Published on November 06 , 2025
Delhi, India
In a decisive move to restore integrity to India’s flagship skill development initiative, the Ministry of Skill Development and Entrepreneurship (MSDE) has blacklisted 178 training partners (TPs) and centers under the Pradhan Mantri Kaushal Vikas Yojana (PMKVY). This action, announced via an official letter on October 30, 2025, targets deep-rooted fraud that has plagued the program, threatening its goal of empowering over 1.64 crore youth with job-ready skills. As PMKVY 4.0 faces its toughest scrutiny yet, here’s a breakdown of the scandal, responses, and road ahead.
Background: PMKVY’s Promise and Perils
Launched in 2015 as the cornerstone of the Skill India Mission, PMKVY aims to bridge the employability gap by offering short-term training, certifications, and placements in sectors like IT, healthcare, and manufacturing. With ₹1,538 crore allocated for 2024-25, it has trained millions – but systemic loopholes have bred corruption.
- Scale of the Program: Over 1.64 crore youth skilled since inception, covering 40+ job roles.
- Recent Vulnerabilities: PMKVY 4.0 (2022 onward) saw a surge in irregularities, including absentee students and forged records, eroding public trust.
- Funding at Risk: Billions in reimbursements diverted, starving legitimate centers of resources.
Nature of the Corruption: A Web of Deceit
Audits revealed a pattern of malpractices turning training hubs into “ghost operations,” where funds flowed without delivering value. The blacklist stems from verified cases of manipulation, with fraudsters exploiting lax oversight for quick gains.
- Ghost Trainees and Forged Attendance: Centers claimed reimbursements for non-existent students, tampering records to fake participation.
- Proxy and Fake Identities: 122 TPs mismatched with their centers, indicating shell operations; 56 compliant in name but non-functional in practice.

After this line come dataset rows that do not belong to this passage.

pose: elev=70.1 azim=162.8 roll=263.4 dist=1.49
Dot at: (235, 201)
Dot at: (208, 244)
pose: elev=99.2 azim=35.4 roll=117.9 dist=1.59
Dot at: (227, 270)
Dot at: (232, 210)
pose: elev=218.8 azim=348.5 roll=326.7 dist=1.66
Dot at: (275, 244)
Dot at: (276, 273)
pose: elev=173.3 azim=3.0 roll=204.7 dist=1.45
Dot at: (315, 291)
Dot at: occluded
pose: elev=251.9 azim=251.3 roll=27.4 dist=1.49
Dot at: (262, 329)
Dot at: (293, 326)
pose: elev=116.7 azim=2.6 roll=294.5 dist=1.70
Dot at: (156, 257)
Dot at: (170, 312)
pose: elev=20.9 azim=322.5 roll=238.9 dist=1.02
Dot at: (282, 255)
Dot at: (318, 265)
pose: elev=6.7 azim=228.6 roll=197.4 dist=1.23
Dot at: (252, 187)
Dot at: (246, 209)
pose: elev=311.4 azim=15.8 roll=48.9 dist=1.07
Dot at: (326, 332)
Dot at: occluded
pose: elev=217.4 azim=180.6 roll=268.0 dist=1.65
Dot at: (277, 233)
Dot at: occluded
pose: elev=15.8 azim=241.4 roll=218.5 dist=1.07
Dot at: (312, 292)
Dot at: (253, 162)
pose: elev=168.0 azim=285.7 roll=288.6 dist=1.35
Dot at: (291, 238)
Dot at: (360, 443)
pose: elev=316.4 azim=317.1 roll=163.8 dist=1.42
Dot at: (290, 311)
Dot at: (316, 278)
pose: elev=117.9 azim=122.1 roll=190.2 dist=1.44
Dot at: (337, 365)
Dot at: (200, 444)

- Inflated Bills and Phantom Infrastructure: Fake documents and non-existent facilities led to crores in undue payouts.
- Historical Context: Similar scandals in PMKVY 2.0 and 3.0, but this wave exposes deeper, organized rackets.
Government’s Swift Response: Blacklisting and Beyond
The MSDE’s zero-tolerance approach marks a turning point, freezing operations and clawing back funds to safeguard taxpayer money. This isn’t isolated – it’s part of ongoing probes into the National Skill Development Corporation (NSDC), PMKVY’s implementing arm.
- Immediate Blacklisting: 178 entities barred nationwide from PMKVY activities, effective immediately.
- Fund Recovery and Legal Action: Processes underway to reclaim misused funds; FIRs filed against severe offenders for criminal probe.
- Operational Freeze: Training halted in affected districts, with nationwide audits ramping up.
- NSDC Overhaul: Amid internal shake-ups, including CEO ouster in May 2025 and August complaints against officials for fund mishandling.
States Hit Hardest: A Regional Breakdown
The fraud wasn’t uniform – northern and central states bore the brunt, highlighting uneven implementation across India.
- Uttar Pradesh: 59 blacklisted (highest, signaling major hotspots in rural skilling).
- Delhi: 25 entities, urban centers implicated in proxy setups.
- Madhya Pradesh: 24 cases, focused on vocational trades.
- Rajasthan: 20 partners, with issues in attendance fraud.
- Others: Single cases in Jammu & Kashmir, Maharashtra, Chhattisgarh, Mizoram, Telangana, and Tamil Nadu.
Impact: Disruption, Distrust, and a Path to Renewal
This purge has stalled PMKVY in key regions, delaying training for thousands of aspirants and denting Skill India’s credibility. Yet, it paves the way for a robust ecosystem.
- Short-Term Disruptions: Near-halt in operations across districts; genuine trainees urged to verify centers via official portals.
- Long-Term Gains: Cleaner funds could boost ethical TPs, with calls for AI audits and blockchain certifications to prevent recurrence.
- Youth Angle: Millions at risk of missing placements; experts push for faster vetting to resume skilling without delays.
- Broader Reforms: Tighter transparency norms, including real-time monitoring, to rebuild trust in the ₹12,000 crore+ initiative.